本因坊秀哉名人について、引退碁の様子を中心に、その一年後の死までを描いたもの。ほとんどノンフィクションのようだが、いちおう小説として書かれていて、川端康成本人と思われる語り手は「浦上」に、引退碁の対戦相手、木谷七段は「大竹七段」に変えられているが、名人や呉清源は実名のまま。人物描写が主なので、囲碁が全くわからない私でもそれなりにおもしろく読めた。しかし、対局の最後のほうになると碁の話ばかりになり、ルールも勝敗の決め方もわからない私はほとんどお手上げだ。読み終わってからWikipediaで調べてみたが、やはり文章だけではよくわからない。

囲碁に興味のない私がこの本を読んだのは、直接関係はないのだが『呉清源 極みの棋譜』の予習というか、背景知識獲得のため。呉清源は、名前が何度か出てくるほか、呉清源が入院している富士見の高原療養所へ、引退碁のコメントをもらいに行くところでちょっとだけ登場している。川端は呉清源について、

耳や頭の形から貴人の相で、これほど天才という印象の明らかな人はなかった。(p. 111)

と書いている。

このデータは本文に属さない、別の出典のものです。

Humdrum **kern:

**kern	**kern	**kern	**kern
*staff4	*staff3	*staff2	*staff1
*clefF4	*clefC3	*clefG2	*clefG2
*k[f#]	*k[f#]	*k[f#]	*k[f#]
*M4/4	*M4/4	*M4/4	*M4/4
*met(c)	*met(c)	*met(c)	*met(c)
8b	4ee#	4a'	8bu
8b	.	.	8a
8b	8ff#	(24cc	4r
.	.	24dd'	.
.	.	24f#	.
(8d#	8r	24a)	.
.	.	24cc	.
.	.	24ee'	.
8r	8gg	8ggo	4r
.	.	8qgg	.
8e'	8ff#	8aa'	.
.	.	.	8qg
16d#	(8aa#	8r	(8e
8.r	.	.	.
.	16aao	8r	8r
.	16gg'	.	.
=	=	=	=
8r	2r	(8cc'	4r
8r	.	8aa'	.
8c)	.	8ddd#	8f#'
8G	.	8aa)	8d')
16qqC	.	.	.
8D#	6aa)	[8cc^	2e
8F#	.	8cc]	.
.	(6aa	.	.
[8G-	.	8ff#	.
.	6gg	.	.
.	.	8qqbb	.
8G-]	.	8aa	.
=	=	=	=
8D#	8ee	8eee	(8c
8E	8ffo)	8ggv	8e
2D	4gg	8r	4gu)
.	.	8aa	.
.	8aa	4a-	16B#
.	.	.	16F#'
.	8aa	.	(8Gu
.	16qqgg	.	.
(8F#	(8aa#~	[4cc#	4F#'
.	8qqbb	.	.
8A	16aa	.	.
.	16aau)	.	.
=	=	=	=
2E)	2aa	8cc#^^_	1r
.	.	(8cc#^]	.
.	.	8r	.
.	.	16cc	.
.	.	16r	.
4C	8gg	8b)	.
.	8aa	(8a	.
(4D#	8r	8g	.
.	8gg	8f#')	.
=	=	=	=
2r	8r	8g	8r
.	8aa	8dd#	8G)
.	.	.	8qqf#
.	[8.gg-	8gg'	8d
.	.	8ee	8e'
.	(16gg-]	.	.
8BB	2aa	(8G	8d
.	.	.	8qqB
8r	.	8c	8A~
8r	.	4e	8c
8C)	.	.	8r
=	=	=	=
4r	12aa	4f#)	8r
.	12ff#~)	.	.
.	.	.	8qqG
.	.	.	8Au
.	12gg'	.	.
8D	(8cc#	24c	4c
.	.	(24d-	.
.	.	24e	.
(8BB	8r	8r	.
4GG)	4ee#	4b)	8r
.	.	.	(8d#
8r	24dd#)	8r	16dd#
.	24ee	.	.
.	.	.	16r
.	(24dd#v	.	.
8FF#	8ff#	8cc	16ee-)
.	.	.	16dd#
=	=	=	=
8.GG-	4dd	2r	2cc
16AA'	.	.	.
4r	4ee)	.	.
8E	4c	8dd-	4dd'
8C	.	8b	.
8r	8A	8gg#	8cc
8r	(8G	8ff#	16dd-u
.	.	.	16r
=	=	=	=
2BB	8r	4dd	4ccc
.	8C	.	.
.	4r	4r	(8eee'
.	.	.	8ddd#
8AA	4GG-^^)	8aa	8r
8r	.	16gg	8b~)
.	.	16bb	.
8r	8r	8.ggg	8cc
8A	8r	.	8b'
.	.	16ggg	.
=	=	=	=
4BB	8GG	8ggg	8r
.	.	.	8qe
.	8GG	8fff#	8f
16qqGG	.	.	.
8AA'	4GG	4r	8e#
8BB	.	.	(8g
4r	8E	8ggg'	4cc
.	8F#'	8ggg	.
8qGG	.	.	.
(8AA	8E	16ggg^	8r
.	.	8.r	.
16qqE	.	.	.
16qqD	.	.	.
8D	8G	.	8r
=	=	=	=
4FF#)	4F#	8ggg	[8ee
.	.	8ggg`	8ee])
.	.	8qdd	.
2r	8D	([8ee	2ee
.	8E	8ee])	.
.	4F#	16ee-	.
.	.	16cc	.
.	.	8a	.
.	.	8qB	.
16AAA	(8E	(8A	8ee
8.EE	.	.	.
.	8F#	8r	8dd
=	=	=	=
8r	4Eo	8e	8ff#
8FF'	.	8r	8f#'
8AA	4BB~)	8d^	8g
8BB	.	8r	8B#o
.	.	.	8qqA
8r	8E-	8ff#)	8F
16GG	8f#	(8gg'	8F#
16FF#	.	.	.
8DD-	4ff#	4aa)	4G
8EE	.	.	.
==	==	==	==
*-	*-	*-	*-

果たして張震(チャン・チェン)にそれが出せているのか。少し心配である。

それなりにおもしろく読めるといっても、やはり碁を全然知らないと、川端が感じた「劇的な世界」は十分読み取れない。それよりも、この小説の魅力は温泉である。どこかの本屋さんに、「川端の小説を読むと温泉に行きたくなる」と書いてあったが、この小説もそうだ。引退碁は箱根や伊豆の温泉旅館を転々としながら行われている。温泉そのものの描写はないが、温泉旅館が次々に実名(たぶん)で出てくる。季節の移り変わりとともに描かれるそれらの旅館は、この小説に明らかな彩りを添えている。実はここに出てくる温泉宿をひとつ、けっこう衝動的に予約した。少し先だが、楽しみである。

温泉ではないが、川奈ホテルにも一度行きたいものだと思っていたら、この小説のなかで遊びに行っていた。羨ましい。